![chrome_gHAs43f98p.gif](attachment:chrome_gHAs43f98p.gif)

# Feedback Triage
Use light NLP to group and categorize feedback on a class

In [136]:
# imports
import hdbscan
import pandas as pd
from textblob import TextBlob
import umap.umap_ as umap
import plotly.express as px
from sentence_transformers import SentenceTransformer

"""
This call below will require an active internet connection; 
you can also pass the folder of a downloaded model if you need to run it offline
"""
model = SentenceTransformer("all-MiniLM-L6-v2")

In [131]:
# You can also just create a dataframe from a CSV or excel doc
reviews = ["This instructor is the best", 
           "I learned so much!", 
           'Great class', 
           'This class was terrible, I hope everyone dies in a fire', 
           "0/5 stars",
          "We really missed out on the aardvark content. I could have done with more aardvarks and anteaters",
          "I'm partial to anteaters as well",
           "Aardvarks are my favorite",
          "I wish we could have drank during the class, sobriety ruined the experience",
          'Excellent slides, terrible mustache',
          'Lunch was too short',
          "I didn't like it",
          'The instruction could have been longer',
          "Why didn't anyone tell me the coffee in the break room was free?",
          "It's a great experience to go to a class from a different branch",
          "The free coffee was fantastic",
          "Could have used longer lunches",
          "Lunch was too long",
          "I didn't like the small group portion",
          "I super hated everything here"]

In [132]:
df = pd.DataFrame(reviews).rename(columns={0:'Review'})
df['Sentiment'] = df['Review'].apply(lambda x: TextBlob(x).sentiment.polarity)
df['Subjectivity'] = df['Review'].apply(lambda x: TextBlob(x).sentiment.subjectivity)

In [133]:
## Make embeddings out of the text
sentence_embeddings = model.encode(reviews)
"""
By default, these embeddings are something like 350-1500 dimensions long. 
Clustering algos like <50 dimensions, and viz prefers 2-3. So pick a number between
2 and 50 for your dimensionality reduction.
Defaults to 2, consider bumping this up to 5 or 10 if you don't like the results you're seeing
"""

reducer = umap.UMAP(n_components=2)
embedding = reducer.fit_transform(sentence_embeddings)

In [134]:
df['x'] = [x[0] for x in embedding]
df['y'] = [x[1] for x in embedding]

## Explore the data in terms of Sentiment

In [135]:
fig = px.scatter(df, x='x', y='y', color='Sentiment', size='Subjectivity', hover_data=['Subjectivity', 'Sentiment', 'Review'],
          color_continuous_scale='viridis')

fig.update_layout({
'plot_bgcolor': 'rgba(0, 0, 0, 0)',
'paper_bgcolor': 'rgba(0, 0, 0, 0)',
})

## Cluster the data

In [138]:
'''
This is where you can make or break the quality of your clusters. For larger corpora, I'd bump the min_cluster_size. 

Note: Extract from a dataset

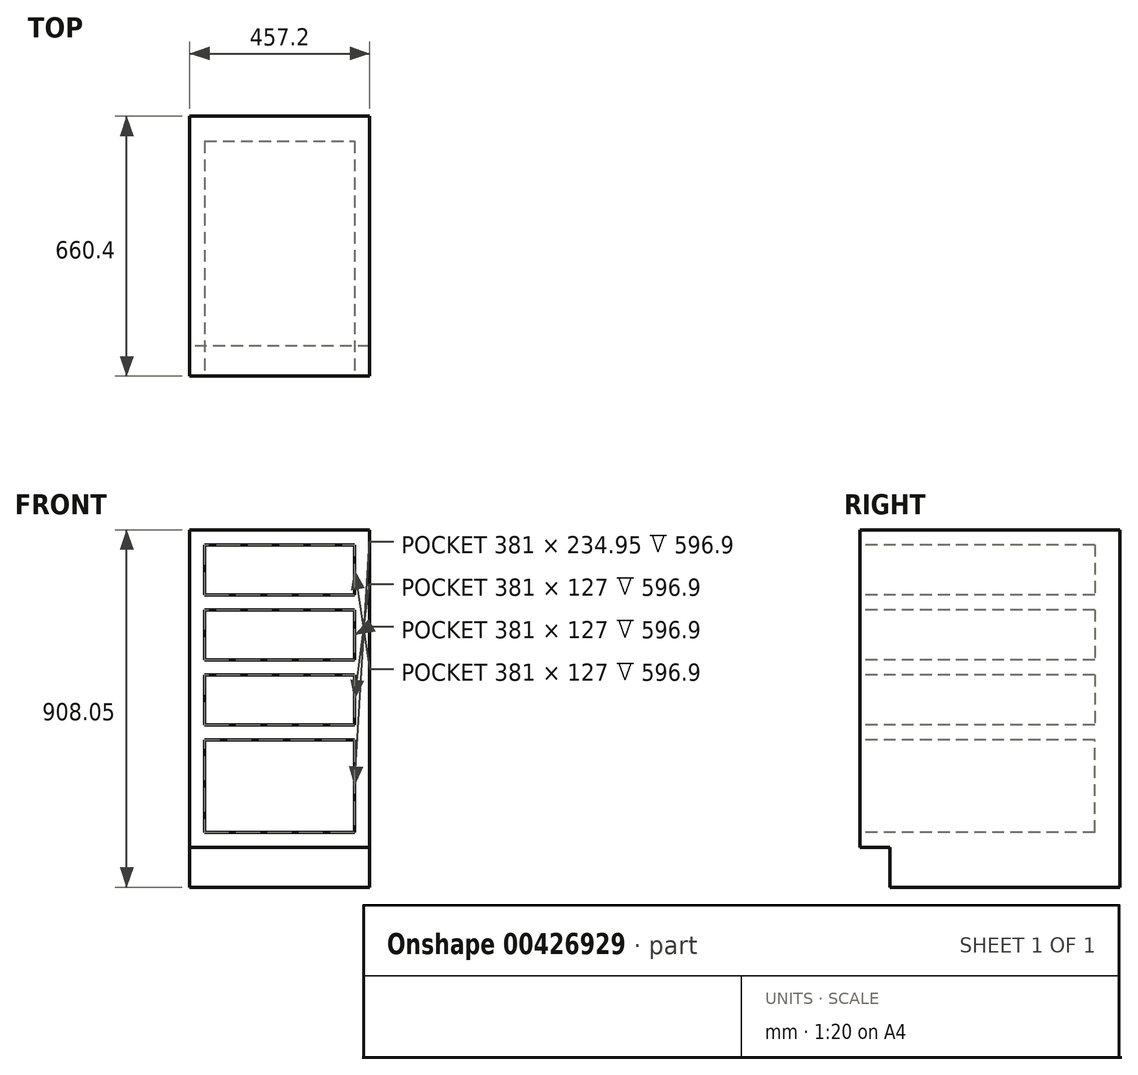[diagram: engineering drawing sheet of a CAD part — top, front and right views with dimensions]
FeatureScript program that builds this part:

You can also set this to return a confidence score... And if you really want to get wild, you can also do
"soft clustering", aka documents are allowed to belong to more than one group.
'''
clusterer = hdbscan.HDBSCAN(min_cluster_size=3, gen_min_span_tree=True)
"""
This is making a deliberate choice to use the dimensionality-reduced sentence embeddings weighted equally with the
Sentiment and Subjectivity scores. You could tip the cluster weight in favor of content by reducing the dimensionality of the
input sentence embeddings to 4-20 dimensions instead. Two dimensions is handy for viz though!

Definitely reduce to 50 or fewer dimensions; clustering doesn't like highly dimensional data.
"""
clusterer.fit(df[['Sentiment', 'Subjectivity', 'x', 'y']].values.tolist())
df['cluster'] = clusterer.labels_

## Explore the clustered data

In [144]:
df['cluster']=df['cluster'].astype(str)

fig = px.scatter(df, x='x', y='y', color='cluster', size='Subjectivity', hover_data=['Subjectivity', 'Sentiment', 'Review'])
# ,color_continuous_scale='viridis')

fig.update_layout({
'plot_bgcolor': 'rgba(0, 0, 0, 0)',
'paper_bgcolor': 'rgba(0, 0, 0, 0)',
})